Originally Posted by polycouple
Actually, what am I saying!? He was unfaithful in the first three months of their relationship. He was still married and hadn't told her...though he claimed they were not intimate, but none-the-less that's a HUGE betrayal not to tell you're married. I would think five years would be enough to heal from that, though I have never experienced that kind of betrayal so what do I know....
Interesting. To me, though, starting a relationship like that means they never HAD any trust to begin with... so it's not as much recovering from that as trying to build trust where there is nothing.
Regardless, I could make guesses all day as to what's going on with their relationship and that wouldn't help at all as they are only just guesses! I'm thinking that maybe the best thing you can do for yourself is to focus back on YOU. Figure out what you want, what you need, maybe learn a little bit about yourself and why you make the choices you do. And spend some time grieving the loss of the previous relationship. Let yourself feel that loss so you can move through it and come out the other side.
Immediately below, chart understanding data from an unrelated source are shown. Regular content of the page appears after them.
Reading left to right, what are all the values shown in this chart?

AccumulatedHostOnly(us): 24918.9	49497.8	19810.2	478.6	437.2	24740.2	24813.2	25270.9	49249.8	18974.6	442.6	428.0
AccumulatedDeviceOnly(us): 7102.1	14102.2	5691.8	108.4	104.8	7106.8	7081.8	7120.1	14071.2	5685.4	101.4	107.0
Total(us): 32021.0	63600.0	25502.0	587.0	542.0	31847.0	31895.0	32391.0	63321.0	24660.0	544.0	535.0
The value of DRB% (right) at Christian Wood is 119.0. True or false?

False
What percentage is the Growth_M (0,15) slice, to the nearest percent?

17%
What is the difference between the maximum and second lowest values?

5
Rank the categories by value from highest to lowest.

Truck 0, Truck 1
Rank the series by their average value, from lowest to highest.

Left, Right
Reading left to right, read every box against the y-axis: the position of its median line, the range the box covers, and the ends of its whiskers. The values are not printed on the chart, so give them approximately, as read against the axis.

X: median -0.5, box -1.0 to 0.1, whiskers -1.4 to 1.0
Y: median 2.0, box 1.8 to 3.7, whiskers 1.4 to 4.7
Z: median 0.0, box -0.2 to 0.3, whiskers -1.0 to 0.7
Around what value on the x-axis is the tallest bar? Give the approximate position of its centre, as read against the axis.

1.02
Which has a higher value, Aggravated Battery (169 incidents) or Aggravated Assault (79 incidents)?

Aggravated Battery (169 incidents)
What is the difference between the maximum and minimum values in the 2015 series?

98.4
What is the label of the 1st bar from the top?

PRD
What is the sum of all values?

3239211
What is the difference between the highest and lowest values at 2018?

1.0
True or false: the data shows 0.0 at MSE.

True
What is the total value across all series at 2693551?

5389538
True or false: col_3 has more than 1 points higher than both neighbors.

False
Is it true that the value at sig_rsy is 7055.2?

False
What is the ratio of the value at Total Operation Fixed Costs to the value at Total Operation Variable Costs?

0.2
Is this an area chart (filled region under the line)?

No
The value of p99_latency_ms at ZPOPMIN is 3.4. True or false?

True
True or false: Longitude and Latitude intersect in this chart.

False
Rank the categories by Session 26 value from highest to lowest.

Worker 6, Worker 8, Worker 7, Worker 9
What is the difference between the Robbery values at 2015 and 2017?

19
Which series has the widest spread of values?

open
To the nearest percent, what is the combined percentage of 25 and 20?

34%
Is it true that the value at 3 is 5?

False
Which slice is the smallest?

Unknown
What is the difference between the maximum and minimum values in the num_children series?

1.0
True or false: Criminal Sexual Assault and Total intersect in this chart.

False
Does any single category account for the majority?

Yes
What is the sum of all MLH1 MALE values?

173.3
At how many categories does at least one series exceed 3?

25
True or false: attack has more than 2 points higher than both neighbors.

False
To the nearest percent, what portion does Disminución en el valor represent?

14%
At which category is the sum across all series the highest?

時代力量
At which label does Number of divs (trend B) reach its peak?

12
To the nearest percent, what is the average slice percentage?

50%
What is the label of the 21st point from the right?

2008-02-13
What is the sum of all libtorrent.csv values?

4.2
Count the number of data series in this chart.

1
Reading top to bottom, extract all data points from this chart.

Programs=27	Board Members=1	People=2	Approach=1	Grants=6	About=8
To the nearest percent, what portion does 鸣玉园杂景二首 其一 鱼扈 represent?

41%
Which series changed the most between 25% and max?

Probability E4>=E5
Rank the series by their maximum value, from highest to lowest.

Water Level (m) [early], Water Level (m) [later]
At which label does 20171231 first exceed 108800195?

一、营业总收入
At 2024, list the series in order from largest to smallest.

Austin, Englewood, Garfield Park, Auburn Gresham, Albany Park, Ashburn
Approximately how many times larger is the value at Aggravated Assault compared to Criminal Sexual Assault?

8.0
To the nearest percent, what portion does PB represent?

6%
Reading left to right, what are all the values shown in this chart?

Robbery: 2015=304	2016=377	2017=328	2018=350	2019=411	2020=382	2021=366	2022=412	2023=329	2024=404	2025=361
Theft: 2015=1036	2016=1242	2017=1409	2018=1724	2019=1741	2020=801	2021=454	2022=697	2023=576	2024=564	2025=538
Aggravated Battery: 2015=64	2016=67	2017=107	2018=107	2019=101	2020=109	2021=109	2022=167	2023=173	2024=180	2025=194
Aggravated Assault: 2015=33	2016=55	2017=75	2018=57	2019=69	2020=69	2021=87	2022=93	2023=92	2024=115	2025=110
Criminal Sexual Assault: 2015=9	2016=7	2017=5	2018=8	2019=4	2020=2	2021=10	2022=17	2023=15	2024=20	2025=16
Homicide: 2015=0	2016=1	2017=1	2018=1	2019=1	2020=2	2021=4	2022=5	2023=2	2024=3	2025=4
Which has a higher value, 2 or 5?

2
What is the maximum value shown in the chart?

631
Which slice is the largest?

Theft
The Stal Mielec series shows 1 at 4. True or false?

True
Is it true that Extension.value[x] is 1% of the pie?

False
Maybe this was just a big smack on the head that it's time to focus on yourself for a while. For me, the trials and tribulations I went through this year were what it took for me to figure out I needed to get some clarity on myself and do the work I'd been putting off. Had things not been so dire, I would have put off the work further. Sometimes things have to get bad enough and kick us out of our comfort zone and away from our distractions in order for us to have the incentive to do that work.